> _PROBLEM TO WORK ON_:
Search the records for the string "font", and show each line where it appears.

SUPPLIED MATERIAL section start

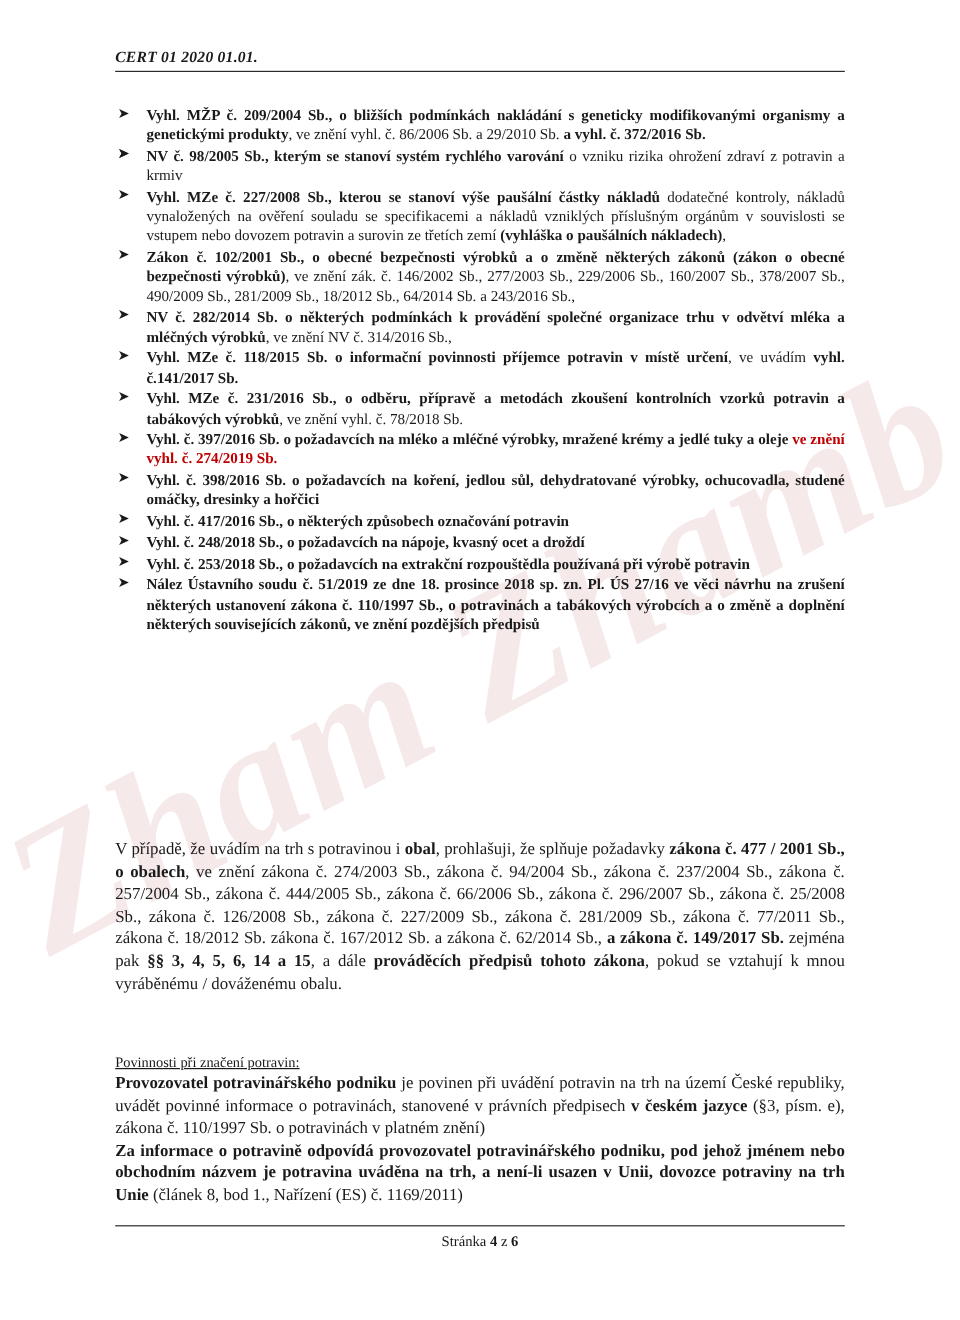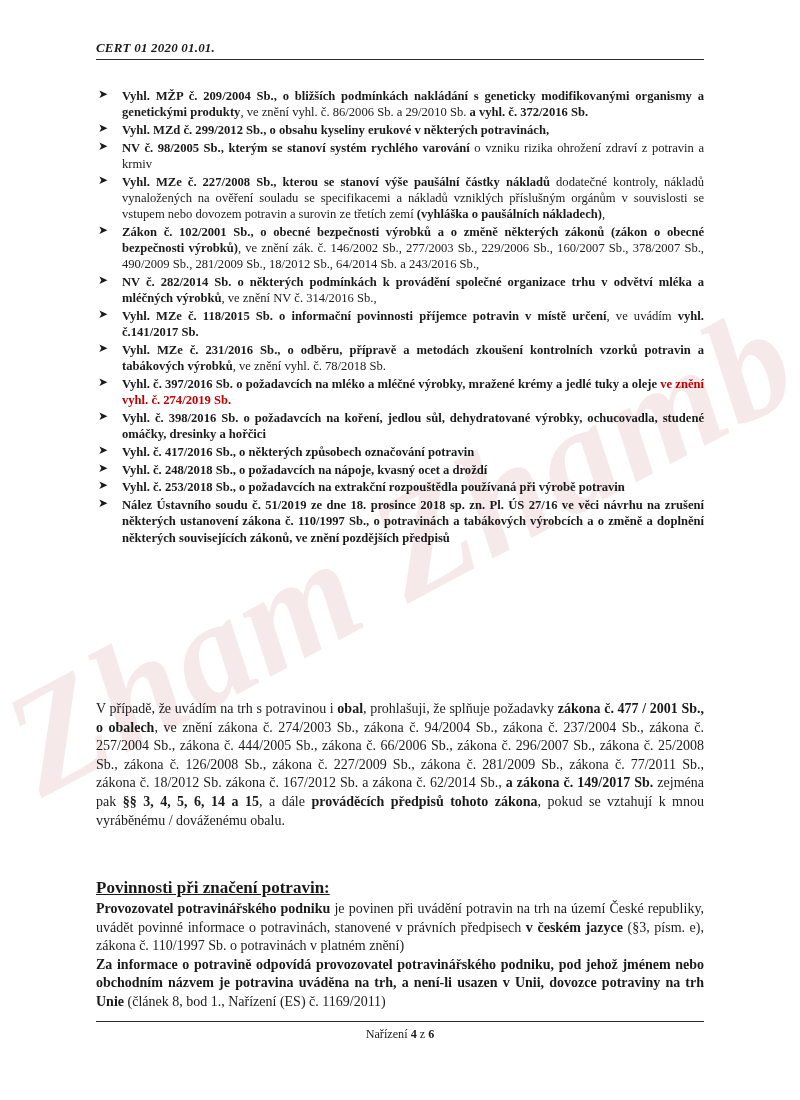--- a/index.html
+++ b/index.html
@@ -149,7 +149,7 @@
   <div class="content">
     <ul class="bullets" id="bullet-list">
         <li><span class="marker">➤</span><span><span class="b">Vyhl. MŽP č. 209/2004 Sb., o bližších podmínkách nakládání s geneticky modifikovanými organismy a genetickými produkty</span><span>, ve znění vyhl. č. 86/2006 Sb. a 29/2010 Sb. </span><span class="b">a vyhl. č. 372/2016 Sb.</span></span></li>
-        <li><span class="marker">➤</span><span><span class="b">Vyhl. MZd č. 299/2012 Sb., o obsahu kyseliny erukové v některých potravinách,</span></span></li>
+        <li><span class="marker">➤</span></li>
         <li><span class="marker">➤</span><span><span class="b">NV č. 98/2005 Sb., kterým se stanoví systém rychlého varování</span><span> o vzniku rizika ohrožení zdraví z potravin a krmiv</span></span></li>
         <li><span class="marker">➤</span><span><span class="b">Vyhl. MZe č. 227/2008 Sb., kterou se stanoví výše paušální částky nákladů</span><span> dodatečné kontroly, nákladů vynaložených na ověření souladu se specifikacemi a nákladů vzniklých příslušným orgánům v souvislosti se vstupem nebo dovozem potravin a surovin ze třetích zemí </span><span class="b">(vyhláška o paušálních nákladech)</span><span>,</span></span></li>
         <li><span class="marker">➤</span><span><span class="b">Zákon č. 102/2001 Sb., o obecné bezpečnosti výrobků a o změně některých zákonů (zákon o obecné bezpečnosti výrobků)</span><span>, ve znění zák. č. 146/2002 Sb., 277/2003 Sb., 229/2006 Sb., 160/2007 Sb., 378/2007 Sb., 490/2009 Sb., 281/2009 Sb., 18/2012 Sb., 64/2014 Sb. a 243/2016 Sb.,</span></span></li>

SUPPLIED MATERIAL section end
SUPPLIED MATERIAL section start

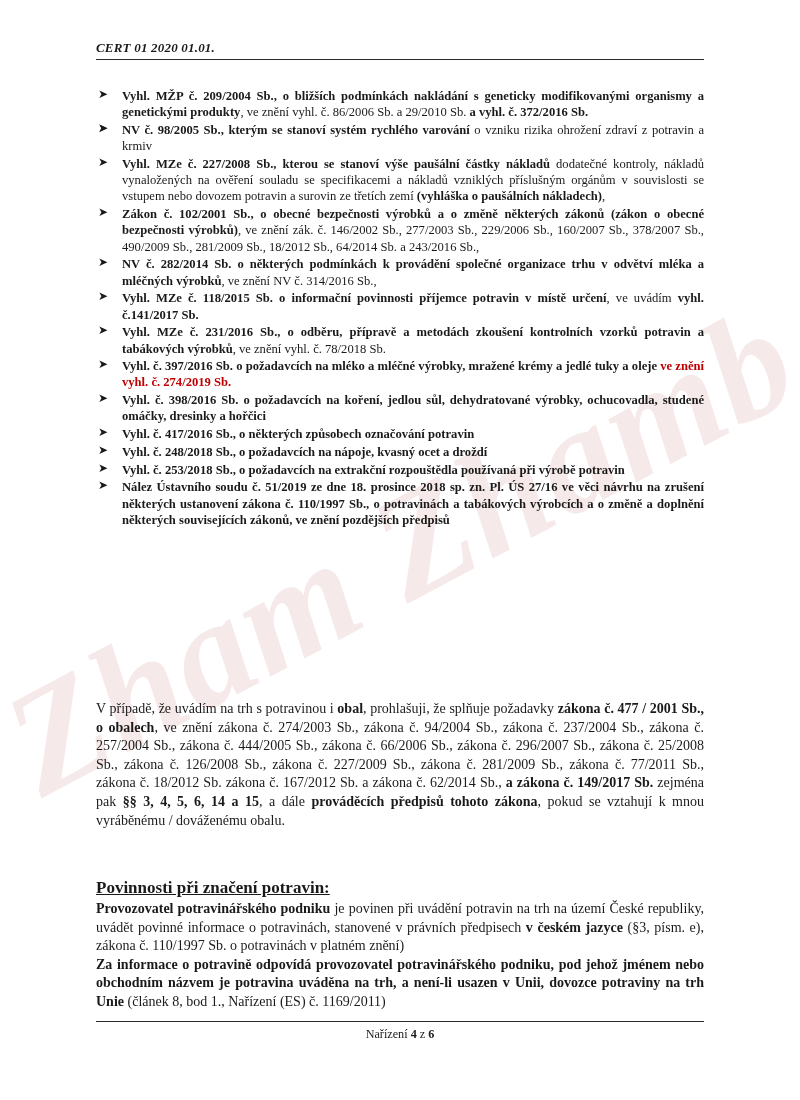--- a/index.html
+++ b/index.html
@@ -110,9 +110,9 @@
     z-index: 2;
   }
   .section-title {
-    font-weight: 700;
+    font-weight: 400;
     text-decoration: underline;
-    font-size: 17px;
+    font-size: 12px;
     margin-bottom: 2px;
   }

SUPPLIED MATERIAL section end

> _SOLUTION TO THIS TASK_:
-    font-weight: 700;
+    font-weight: 400;
-    font-size: 17px;
+    font-size: 12px;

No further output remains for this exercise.